Das tat es glücklicherweise nicht! Über Warnemünde schien in den letzten Tagen vom frühen Morgen bis zum späten Abend die Sonne. Einheimische meinten, in früheren Jahren wäre der Kaiser bei solch einem Wetter an die Ostseeküste gereist. Den Kaiser gibt es nicht mehr, dafür aber das nach ihm benannte schöne Kaiserwetter.
Trotz der intensiven Sonneneinstrahlung blieb es im Seebad angenehm kühl. Durch die Erwärmung des Binnenlandes mit aufsteigender Warmluft entstand ein Sog, der wiederum die kühle Meeresluft anzog. So war es am Strand relativ kalt, hundert Meter weiter im Ortskern aber bereits angenehm und frühlingshaft warm. Dieser Umstand sorgte dafür, dass die Außenplätze der Cafés und Restaurants im Ortskern ausgebucht waren.
Dichter Seenebel
Nebel im Frühjahr ist bekanntlich an der Küste nichts Ungewöhnliches. Warnemünde wurde in den letzten Tagen allerdings mehrmals mit plötzlich auftretendem Nebel konfrontiert.
Die Einheimischen und Urlauber konnten den Nebel in den frühren Morgenstunden
zwar nicht sehen, aber dafür hören. Und das, obwohl Warnemünde seit einigen Jahrzehnten gar kein Nebelhorn mehr in Betrieb hat.

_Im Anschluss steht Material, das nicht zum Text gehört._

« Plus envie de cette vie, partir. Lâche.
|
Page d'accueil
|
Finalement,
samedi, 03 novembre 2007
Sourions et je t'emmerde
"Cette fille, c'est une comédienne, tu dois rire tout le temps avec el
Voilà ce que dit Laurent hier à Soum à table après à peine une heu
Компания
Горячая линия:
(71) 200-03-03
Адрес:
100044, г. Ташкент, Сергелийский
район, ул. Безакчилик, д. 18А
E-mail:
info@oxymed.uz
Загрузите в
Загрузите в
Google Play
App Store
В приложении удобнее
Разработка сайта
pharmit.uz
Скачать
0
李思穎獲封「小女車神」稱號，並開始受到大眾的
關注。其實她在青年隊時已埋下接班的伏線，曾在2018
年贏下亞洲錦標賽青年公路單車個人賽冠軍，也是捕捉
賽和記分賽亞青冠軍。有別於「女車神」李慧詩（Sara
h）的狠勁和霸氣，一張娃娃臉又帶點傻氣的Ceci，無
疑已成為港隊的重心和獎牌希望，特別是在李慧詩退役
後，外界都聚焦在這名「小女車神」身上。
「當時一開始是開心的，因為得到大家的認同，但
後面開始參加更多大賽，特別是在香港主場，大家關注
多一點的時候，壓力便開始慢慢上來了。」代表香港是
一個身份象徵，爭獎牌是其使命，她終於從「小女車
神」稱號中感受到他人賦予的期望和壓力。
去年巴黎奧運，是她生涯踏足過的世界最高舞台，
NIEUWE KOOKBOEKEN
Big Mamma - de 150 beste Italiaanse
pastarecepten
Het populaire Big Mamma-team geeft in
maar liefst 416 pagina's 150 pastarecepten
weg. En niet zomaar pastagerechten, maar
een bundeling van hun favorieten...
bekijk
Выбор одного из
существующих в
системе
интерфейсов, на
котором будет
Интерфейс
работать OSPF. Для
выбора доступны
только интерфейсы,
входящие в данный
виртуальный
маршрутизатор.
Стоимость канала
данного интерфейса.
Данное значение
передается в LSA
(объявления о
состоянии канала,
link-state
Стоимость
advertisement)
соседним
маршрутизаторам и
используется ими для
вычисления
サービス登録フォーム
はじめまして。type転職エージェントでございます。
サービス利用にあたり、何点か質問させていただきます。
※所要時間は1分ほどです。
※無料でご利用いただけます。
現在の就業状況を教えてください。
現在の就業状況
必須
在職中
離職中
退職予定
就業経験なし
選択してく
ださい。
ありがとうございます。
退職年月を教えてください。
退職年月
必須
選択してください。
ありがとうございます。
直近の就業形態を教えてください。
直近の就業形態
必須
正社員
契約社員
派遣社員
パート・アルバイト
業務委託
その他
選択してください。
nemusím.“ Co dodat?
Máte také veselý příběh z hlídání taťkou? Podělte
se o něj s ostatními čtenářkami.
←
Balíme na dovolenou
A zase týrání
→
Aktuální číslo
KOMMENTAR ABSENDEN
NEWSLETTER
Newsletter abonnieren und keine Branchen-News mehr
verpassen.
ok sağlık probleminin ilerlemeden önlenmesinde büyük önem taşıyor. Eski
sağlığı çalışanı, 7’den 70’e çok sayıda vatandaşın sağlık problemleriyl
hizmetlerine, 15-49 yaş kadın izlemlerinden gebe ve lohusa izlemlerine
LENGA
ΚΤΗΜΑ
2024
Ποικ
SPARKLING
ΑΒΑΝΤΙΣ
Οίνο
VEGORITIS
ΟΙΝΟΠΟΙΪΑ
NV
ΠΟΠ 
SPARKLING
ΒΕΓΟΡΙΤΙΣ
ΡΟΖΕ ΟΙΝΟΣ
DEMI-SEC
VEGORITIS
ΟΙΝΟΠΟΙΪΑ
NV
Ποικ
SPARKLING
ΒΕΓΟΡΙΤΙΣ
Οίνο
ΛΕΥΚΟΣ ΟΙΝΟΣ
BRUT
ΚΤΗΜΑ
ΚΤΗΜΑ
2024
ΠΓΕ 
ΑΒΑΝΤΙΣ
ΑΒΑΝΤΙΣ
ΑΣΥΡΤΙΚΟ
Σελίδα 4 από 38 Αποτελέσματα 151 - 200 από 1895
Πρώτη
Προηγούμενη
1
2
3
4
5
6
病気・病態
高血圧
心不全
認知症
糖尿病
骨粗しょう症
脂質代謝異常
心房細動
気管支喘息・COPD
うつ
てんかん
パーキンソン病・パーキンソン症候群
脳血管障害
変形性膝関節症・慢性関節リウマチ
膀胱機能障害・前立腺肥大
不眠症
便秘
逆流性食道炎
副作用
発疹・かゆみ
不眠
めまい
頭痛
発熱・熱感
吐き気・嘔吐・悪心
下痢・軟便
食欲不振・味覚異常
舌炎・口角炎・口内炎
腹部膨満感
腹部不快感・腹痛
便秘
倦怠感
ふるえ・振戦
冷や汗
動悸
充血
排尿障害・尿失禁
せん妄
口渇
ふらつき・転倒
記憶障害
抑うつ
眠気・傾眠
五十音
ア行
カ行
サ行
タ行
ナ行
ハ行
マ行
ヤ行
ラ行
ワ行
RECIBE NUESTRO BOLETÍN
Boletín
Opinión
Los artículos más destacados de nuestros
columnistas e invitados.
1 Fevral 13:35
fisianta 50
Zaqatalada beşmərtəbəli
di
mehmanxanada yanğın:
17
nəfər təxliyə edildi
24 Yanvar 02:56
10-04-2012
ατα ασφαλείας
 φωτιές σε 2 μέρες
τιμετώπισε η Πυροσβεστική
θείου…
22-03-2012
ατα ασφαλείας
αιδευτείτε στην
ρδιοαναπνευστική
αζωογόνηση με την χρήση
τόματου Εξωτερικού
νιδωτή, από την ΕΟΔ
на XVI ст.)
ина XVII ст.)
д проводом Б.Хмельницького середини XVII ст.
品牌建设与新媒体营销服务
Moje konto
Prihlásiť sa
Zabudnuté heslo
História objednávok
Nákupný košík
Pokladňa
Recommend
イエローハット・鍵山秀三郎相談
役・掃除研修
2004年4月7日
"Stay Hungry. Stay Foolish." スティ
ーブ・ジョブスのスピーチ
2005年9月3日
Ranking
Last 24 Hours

Aber der Schiffsverkehr auf der Warnow sorgte für notwendige Nebelsignale. Jedes Schiff verfügt zwar über Radargeräte, aber sie lassen trotzdem alle ihre Typhone ertönen. Es könnten sich auch kleinere Boote auf dem Wasser befinden, die mit dem Radar nicht auszumachen sind.
So dröhnte das Hupen in diesen Nebelstunden über den ganzen Ort. Dass die Signale auch überall zu hören waren, dafür sorgte ein leichter Ostwind. Am letzten Sonnabend waren zeitweise weder die Spitze des Leuchtturmes, noch die obersten acht Etagen des Hotels NEPTUN zu sehen. Südlich der Warnemünder Kirche war nichts mehr von Nebel zu spüren. Hier schien die Sonne ungehindert auf den Ort.